Il 27 luglio 1992, anno delle stragi di Capaci e via D’Amelio, a Catania fu ucciso l’ispettore di Polizia Giovanni Lizzio. Primo poliziotto ucciso da Cosa nostra nel capoluogo siciliano, assassinato appena 8 giorni dopo l’attentato in cui, a Palermo, morirono il giudice antimafia Paolo Borsellino e 5 membri della sua scorta.



Giovanni Lizzio – la cui storia è al centro della puntata di Cose Nostre in onda su Rai 1 oggi, 2 settembre, in seconda serata – era ispettore capo della Squadra mobile della questura catanese, responsabile della sezione antiracket e aveva soltanto 45 anni. Fu colpito a morte di sera nel quartiere Canalicchio, raggiunto da una pioggia di fuoco mentre era fermo in macchina ad un semaforo di ritorno a casa dopo una giornata di lavoro.



La ricostruzione dell’omicidio di Giovanni Lizzio

L’ispettore di Polizia Giovanni Lizzio era a bordo della sua auto quando un commando composto da 4 sicari lo avrebbe accerchiato e colpito a morte con una scarica di proiettili. Raggiunto prima ad un braccio e poi alla testa, morì poco dopo l’arrivo n ospedale.

Sposato e padre di due figlie, era il poliziotto più conosciuto di Catania ed era noto per la sua grande conoscenza delle dinamiche, vecchie e nuove, di Cosa nostra. La sua carriera in divisa era iniziata a Napoli. Il 18 luglio, 9 giorni prima di morire, nelle 24 ore precedenti alla strage di via D’Amelio, aveva portato a termine una vasta operazione antimafia sfociata nella cattura di 14 uomini del clan Cappello.

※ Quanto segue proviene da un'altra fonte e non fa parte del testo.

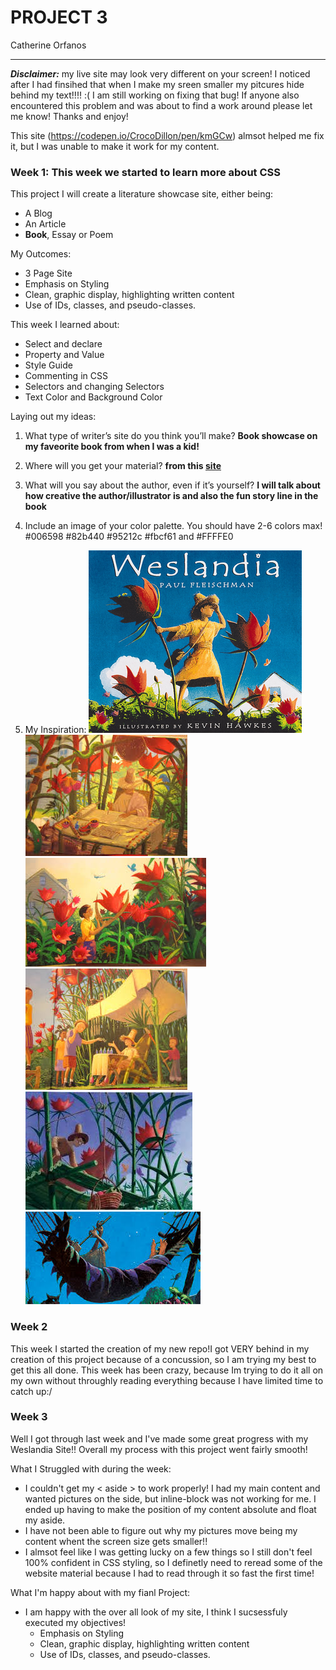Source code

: # **PROJECT 3**
Catherine Orfanos
___
***Disclaimer:*** my live site may look very different on your screen! I noticed after I had finsihed that when I make my sreen smaller my pitcures hide behind my text!!!! :( I am still working on fixing that bug! If anyone also encountered this problem and was about to find a work around please let me know! Thanks and enjoy!

This site (https://codepen.io/CrocoDillon/pen/kmGCw) almsot helped me fix it, but I was unable to make it work for my content.

### **Week 1:** This week we started to learn more about CSS

This project I will create a literature showcase site, either being:
- A Blog
- An Article
- **Book**, Essay or Poem

My Outcomes:
- 3 Page Site
- Emphasis on Styling
- Clean, graphic display, highlighting written content
- Use of IDs, classes, and pseudo-classes.

This week I learned about:
- Select and declare
- Property and Value
- Style Guide
- Commenting in CSS
- Selectors and changing Selectors
- Text Color and Background Color

Laying out my ideas:
1. What type of writer’s site do you think you’ll make? **Book showcase on my faveorite book from when I was a kid!**
2. Where will you get your material? **from this [site](http://www.umich.edu/~childlit/Weslandia/WESTframeset1.htm)**
3. What will you say about the author, even if it’s yourself? **I will talk about how creative the author/illustrator is and also the fun story line in the book**
4. Include an image of your color palette. You should have 2-6 colors max! #006598 #82b440 #95212c #fbcf61 and #FFFFE0

5. My Inspiration:
![COVER](./Images/COVER.png)![DESK](./Images/DESK.jpeg)![FLOWER](./Images/FLOWER.jpeg)![FRIENDS](./Images/FRIENDS.jpeg)![LOFT](./Images/LOFT.jpeg)![MUSIC](./Images/MUSIC.jpeg)

### **Week 2**
This week I started the creation of my new repo!I got VERY behind in my creation of this project because of a concussion, so I am trying my best to get this all done. This week has been crazy, because Im trying to do it all on my own without throughly reading everything because I have limited time to catch up:/

### **Week 3**
Well I got through last week and I've made some great progress with my Weslandia Site!! Overall my process with this project went fairly smooth!

What I Struggled with during the week:
- I couldn't get my < aside > to work properly! I had my main content and wanted pictures on the side, but inline-block was not working for me. I ended up having to make the position of my content absolute and float my aside.
- I have not been able to figure out why my pictures move being my content whent the screen size gets smaller!!
- I almsot feel like I was getting lucky on a few things so I still don't feel 100% confident in CSS styling, so I definetly need to reread some of the website material because I had to read through it so fast the first time!


What I'm happy about with my fianl Project:
- I am happy with the over all look of my site, I think I sucsessfuly executed my objectives!
  - Emphasis on Styling
  - Clean, graphic display, highlighting written content
  - Use of IDs, classes, and pseudo-classes.
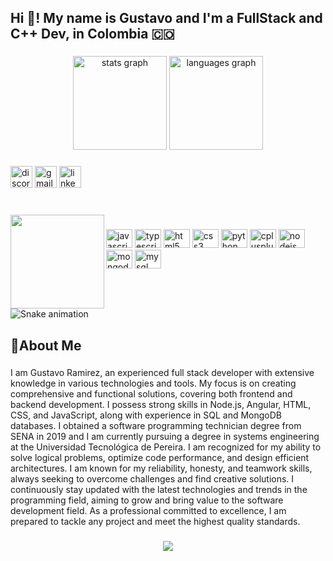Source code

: <h2 align="left">Hi 👋! My name is Gustavo and I'm a FullStack and C++ Dev, in Colombia 🇨🇴</h2>

###

<div align="center">
  <img src="https://github-readme-stats.vercel.app/api?username=Areshkew&hide_title=false&hide_rank=true&show_icons=true&include_all_commits=true&count_private=true&disable_animations=false&theme=dark&locale=en&hide_border=true" height="150" alt="stats graph"  />
  <img src="https://github-readme-stats.vercel.app/api/top-langs?username=Areshkew&locale=en&hide_title=false&layout=compact&card_width=320&langs_count=5&theme=dark&hide_border=true" height="150" alt="languages graph"  />
</div>

###

<div align="left">
  <img src="https://img.shields.io/static/v1?message=Discord&logo=discord&label=&color=7289DA&logoColor=white&labelColor=&style=for-the-badge" height="35" alt="discord logo"  />
  <img src="https://img.shields.io/static/v1?message=Gmail&logo=gmail&label=&color=D14836&logoColor=white&labelColor=&style=for-the-badge" height="35" alt="gmail logo"  />
  <img src="https://img.shields.io/static/v1?message=LinkedIn&logo=linkedin&label=&color=0077B5&logoColor=white&labelColor=&style=for-the-badge" height="35" alt="linkedin logo"  />
</div>

###

<br clear="both">

<img align="left" height="150" src="https://i.pinimg.com/originals/84/fb/43/84fb4399f289e36b3518d805270a986e.jpg"  />

###

<div align="left">
  <img src="https://cdn.jsdelivr.net/gh/devicons/devicon/icons/javascript/javascript-original.svg" height="30" width="42" alt="javascript logo"  />
  <img src="https://cdn.jsdelivr.net/gh/devicons/devicon/icons/typescript/typescript-plain.svg" height="30" width="42" alt="typescript logo"  />
  <img src="https://cdn.jsdelivr.net/gh/devicons/devicon/icons/html5/html5-original.svg" height="30" width="42" alt="html5 logo"  />
  <img src="https://cdn.jsdelivr.net/gh/devicons/devicon/icons/css3/css3-original.svg" height="30" width="42" alt="css3 logo"  />
  <img src="https://cdn.jsdelivr.net/gh/devicons/devicon/icons/python/python-original.svg" height="30" width="42" alt="python logo"  />
  <img src="https://cdn.jsdelivr.net/gh/devicons/devicon/icons/cplusplus/cplusplus-original.svg" height="30" width="42" alt="cplusplus logo"  />
  <img src="https://cdn.jsdelivr.net/gh/devicons/devicon/icons/nodejs/nodejs-original.svg" height="30" width="42" alt="nodejs logo"  />
  <img src="https://cdn.jsdelivr.net/gh/devicons/devicon/icons/mongodb/mongodb-original.svg" height="30" width="42" alt="mongodb logo"  />
  <img src="https://cdn.jsdelivr.net/gh/devicons/devicon/icons/mysql/mysql-original.svg" height="30" width="42" alt="mysql logo"  />
</div>

###

<br clear="both">

<img src="https://raw.githubusercontent.com/Areshkew/Areshkew/output/snake.svg" alt="Snake animation" />

###

<h2 align="left">📘About Me</h2>

###

<p align="left">I am Gustavo Ramirez, an experienced full stack developer with extensive knowledge in various technologies and tools. My focus is on creating comprehensive and functional solutions, covering both frontend and backend development. I possess strong skills in Node.js, Angular, HTML, CSS, and JavaScript, along with experience in SQL and MongoDB databases. I obtained a software programming technician degree from SENA in 2019 and I am currently pursuing a degree in systems engineering at the Universidad Tecnológica de Pereira. I am recognized for my ability to solve logical problems, optimize code performance, and design efficient architectures. I am known for my reliability, honesty, and teamwork skills, always seeking to overcome challenges and find creative solutions. I continuously stay updated with the latest technologies and trends in the programming field, aiming to grow and bring value to the software development field. As a professional committed to excellence, I am prepared to tackle any project and meet the highest quality standards.</p>

###

<div align="center">
  <img src="https://profile-counter.glitch.me/Areshkew/count.svg?"  />
</div>

###
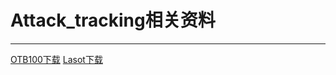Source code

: # Attack_tracking相关资料
***
[OTB100下载](https://blog.csdn.net/qq_17783559/article/details/82079220)
[Lasot下载](https://www.codenong.com/cs107065734/)

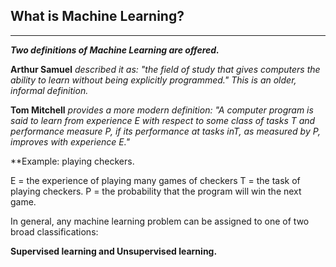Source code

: ## What is Machine Learning?
---
***Two definitions of Machine Learning are offered.***

**Arthur Samuel** *described it as: "the field of study that gives computers the ability to learn without being explicitly programmed." 
This is an older, informal definition.*

**Tom Mitchell** *provides a more modern definition:
"A computer program is said to learn from experience E with respect to some class of tasks T and performance measure P, if its performance at tasks inT, as measured by P, improves with experience E."*

**Example: playing checkers.

E = the experience of playing many games of checkers
T = the task of playing checkers.
P = the probability that the program will win the next game.

In general, any machine learning problem can be assigned to one of two broad classifications:

**Supervised learning and Unsupervised learning.**

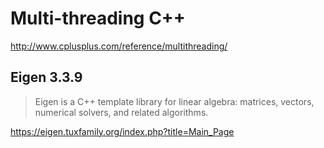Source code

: # Multi-threading C++

http://www.cplusplus.com/reference/multithreading/

## Eigen 3.3.9

> Eigen is a C++ template library for linear algebra: matrices, vectors, numerical solvers, and related algorithms.

https://eigen.tuxfamily.org/index.php?title=Main_Page

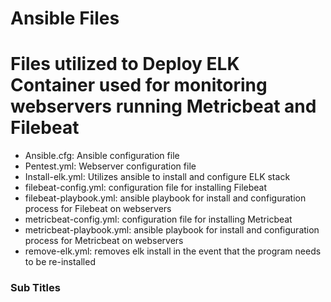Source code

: # Ansible Files
# Files utilized to Deploy ELK Container used for monitoring webservers running Metricbeat and Filebeat

- Ansible.cfg: Ansible configuration file
- Pentest.yml: Webserver configuration file
- Install-elk.yml: Utilizes ansible to install and configure ELK stack
- filebeat-config.yml: configuration file for installing Filebeat
- filebeat-playbook.yml: ansible playbook for install and configuration process for Filebeat on webservers
- metricbeat-config.yml: configuration file for installing Metricbeat
- metricbeat-playbook.yml: ansible playbook for install and configuration process for Metricbeat on webservers
- remove-elk.yml: removes elk install in the event that the program needs to be re-installed


### Sub Titles
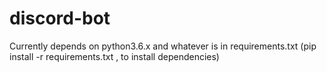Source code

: # discord-bot
Currently depends on python3.6.x and whatever is in requirements.txt (pip install -r requirements.txt , to install dependencies)
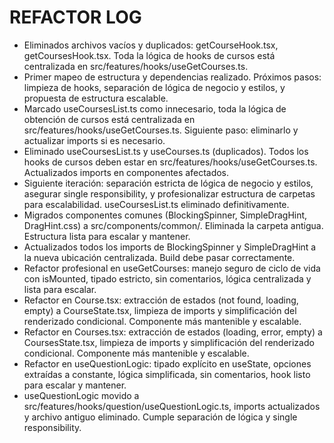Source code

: # REFACTOR LOG

- Eliminados archivos vacíos y duplicados: getCourseHook.tsx, getCoursesHook.tsx. Toda la lógica de hooks de cursos está centralizada en src/features/hooks/useGetCourses.ts.
- Primer mapeo de estructura y dependencias realizado. Próximos pasos: limpieza de hooks, separación de lógica de negocio y estilos, y propuesta de estructura escalable.
- Marcado useCoursesList.ts como innecesario, toda la lógica de obtención de cursos está centralizada en src/features/hooks/useGetCourses.ts. Siguiente paso: eliminarlo y actualizar imports si es necesario.
- Eliminado useCoursesList.ts y useCourses.ts (duplicados). Todos los hooks de cursos deben estar en src/features/hooks/useGetCourses.ts. Actualizados imports en componentes afectados.
- Siguiente iteración: separación estricta de lógica de negocio y estilos, asegurar single responsibility, y profesionalizar estructura de carpetas para escalabilidad. useCoursesList.ts eliminado definitivamente.
- Migrados componentes comunes (BlockingSpinner, SimpleDragHint, DragHint.css) a src/components/common/. Eliminada la carpeta antigua. Estructura lista para escalar y mantener.
- Actualizados todos los imports de BlockingSpinner y SimpleDragHint a la nueva ubicación centralizada. Build debe pasar correctamente.
- Refactor profesional en useGetCourses: manejo seguro de ciclo de vida con isMounted, tipado estricto, sin comentarios, lógica centralizada y lista para escalar.
- Refactor en Course.tsx: extracción de estados (not found, loading, empty) a CourseState.tsx, limpieza de imports y simplificación del renderizado condicional. Componente más mantenible y escalable.
- Refactor en Courses.tsx: extracción de estados (loading, error, empty) a CoursesState.tsx, limpieza de imports y simplificación del renderizado condicional. Componente más mantenible y escalable.
- Refactor en useQuestionLogic: tipado explícito en useState, opciones extraídas a constante, lógica simplificada, sin comentarios, hook listo para escalar y mantener.
- useQuestionLogic movido a src/features/hooks/question/useQuestionLogic.ts, imports actualizados y archivo antiguo eliminado. Cumple separación de lógica y single responsibility.
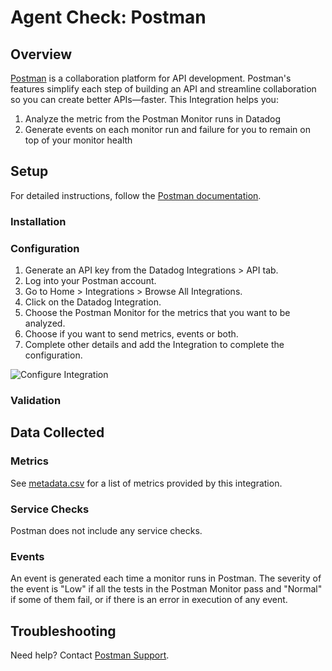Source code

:# Agent Check: Postman

## Overview

[Postman][1] is a collaboration platform for API development. 
Postman's features simplify each step of building an API and streamline collaboration so you can create better APIs—faster.
This Integration helps you:
1. Analyze the metric from the Postman Monitor runs in Datadog
2. Generate events on each monitor run and failure for you to remain on top of your monitor health

## Setup

For detailed instructions, follow the [Postman documentation][3].

### Installation


### Configuration

1. Generate an API key from the Datadog Integrations > API tab.
2. Log into your Postman account.
3. Go to Home > Integrations > Browse All Integrations.
4. Click on the Datadog Integration.
5. Choose the Postman Monitor for the metrics that you want to be analyzed.
6. Choose if you want to send metrics, events or both.
7. Complete other details and add the Integration to complete the configuration.

![Configure Integration][4]

### Validation



## Data Collected

### Metrics

See [metadata.csv][5] for a list of metrics provided by this integration.

### Service Checks

Postman does not include any service checks.

### Events

An event is generated each time a monitor runs in Postman. The severity of the event is "Low" if all the tests in the Postman 
Monitor pass and "Normal" if some of them fail, or if there is an error in execution of any event.

## Troubleshooting

Need help? Contact [Postman Support][2].

[1]: https://www.postman.com/
[2]: https://www.postman.com/support/
[3]: https://learning.postman.com/docs/integrations/available-integrations/datadog/
[4]: https://raw.githubusercontent.com/DataDog/integrations-extras/master/postman/images/add-integration-datadog.jpeg
[5]: https://github.com/DataDog/integrations-extras/blob/master/postman/metadata.csv
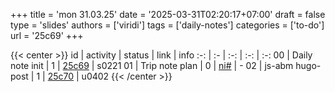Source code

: +++
title = 'mon 31.03.25'
date = '2025-03-31T02:20:17+07:00'
draft = false
type = 'slides'
authors = ['viridi']
tags = ['daily-notes']
categories = ['to-do']
url = '25c69'
+++

{{< center >}}
id | activity | status | link | info
:-: | :- | :-: | :-: | :-:
00 | Daily note init  | 1 | [25c69](/notes/25c69) | s0221
01 | Trip note plan   | 0 | [ni#](https://github.com/dudung/notes/issues) | -
02 | js-abm hugo-post | 1 | [25c70](/notes/25c70) | u0402
{{< /center >}}
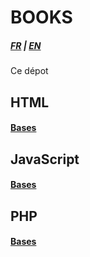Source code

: # BOOKS

##### [FR](README.md) | [EN](README_EN.md)

Ce dépot 

## HTML
#### [Bases](html/PREREQUEST.md)

## JavaScript
#### [Bases](javascript/PREREQUEST.md)

## PHP
#### [Bases](php/PREREQUEST.md)
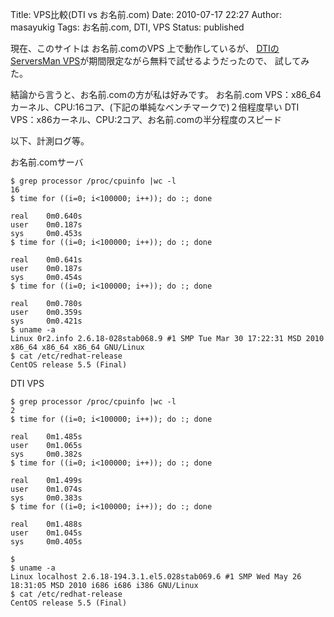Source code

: Title: VPS比較(DTI vs お名前.com)
Date: 2010-07-17 22:27
Author: masayukig
Tags: お名前.com, DTI, VPS
Status: published

現在、このサイトは お名前.comのVPS 上で動作しているが、
[DTIのServersMan VPS](http://dream.jp/vps/)が期間限定ながら無料で試せるようだったので、
試してみた。

結論から言うと、お名前.comの方が私は好みです。
お名前.com
VPS：x86\_64カーネル、CPU:16コア、(下記の単純なベンチマークで)２倍程度早い
DTI VPS：x86カーネル、CPU:2コア、お名前.comの半分程度のスピード

以下、計測ログ等。

お名前.comサーバ

    $ grep processor /proc/cpuinfo |wc -l
    16
    $ time for ((i=0; i<100000; i++)); do :; done

    real    0m0.640s
    user    0m0.187s
    sys     0m0.453s
    $ time for ((i=0; i<100000; i++)); do :; done

    real    0m0.641s
    user    0m0.187s
    sys     0m0.454s
    $ time for ((i=0; i<100000; i++)); do :; done

    real    0m0.780s
    user    0m0.359s
    sys     0m0.421s
    $ uname -a
    Linux 0r2.info 2.6.18-028stab068.9 #1 SMP Tue Mar 30 17:22:31 MSD 2010 x86_64 x86_64 x86_64 GNU/Linux
    $ cat /etc/redhat-release
    CentOS release 5.5 (Final)

DTI VPS

    $ grep processor /proc/cpuinfo |wc -l
    2
    $ time for ((i=0; i<100000; i++)); do :; done

    real    0m1.485s
    user    0m1.065s
    sys     0m0.382s
    $ time for ((i=0; i<100000; i++)); do :; done

    real    0m1.499s
    user    0m1.074s
    sys     0m0.383s
    $ time for ((i=0; i<100000; i++)); do :; done

    real    0m1.488s
    user    0m1.045s
    sys     0m0.405s

    $
    $ uname -a
    Linux localhost 2.6.18-194.3.1.el5.028stab069.6 #1 SMP Wed May 26 18:31:05 MSD 2010 i686 i686 i386 GNU/Linux
    $ cat /etc/redhat-release
    CentOS release 5.5 (Final)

Inviso ai mafiosi per la sua attività investigativa e per il grande lavoro che lo aveva visto raccogliere le dichiarazioni di diversi pentiti, il poliziotto per la mafia era diventato un pericolo da neutralizzare. Nelle case di alcuni mafiosi, secondo quanto poi emerso, la sua morte fu accolta da brindisi e festeggiamenti.

Giovanni Lizzio ucciso da Cosa Nostra: la vicenda giudiziaria

L’iter giudiziario riguardante l’omicidio di Giovanni Lizzio si concluse con la condanna in via definitiva all’ergastolo del boss Benedetto “Nitto” Santapaola. La sentenza, nel processo per accertare le responsabilità come mandante, arrivò nel 1996.

Il caso venne riaperto dopo le dichiarazioni rese dai pentiti Natale Di Raimondo e Umberto Di Fazio, perché fornirono nuovi elementi per l’individuazione degli esecutori materiali. Si autoaccusarono dell’omicidio dell’ispettore e all’esito dei due processi seguenti furono stabilite le seguenti condanne: 12 anni di carcere con rito abbreviato per i due pentiti, 30 anni a Francesco Squillaci e Giovanni Rapisarda, poi assolto in appello. Nel 2009, l’assoluzione di Filippo Branciforte e Francesco Di Grazia dopo le accuse di essere stati parte del commando.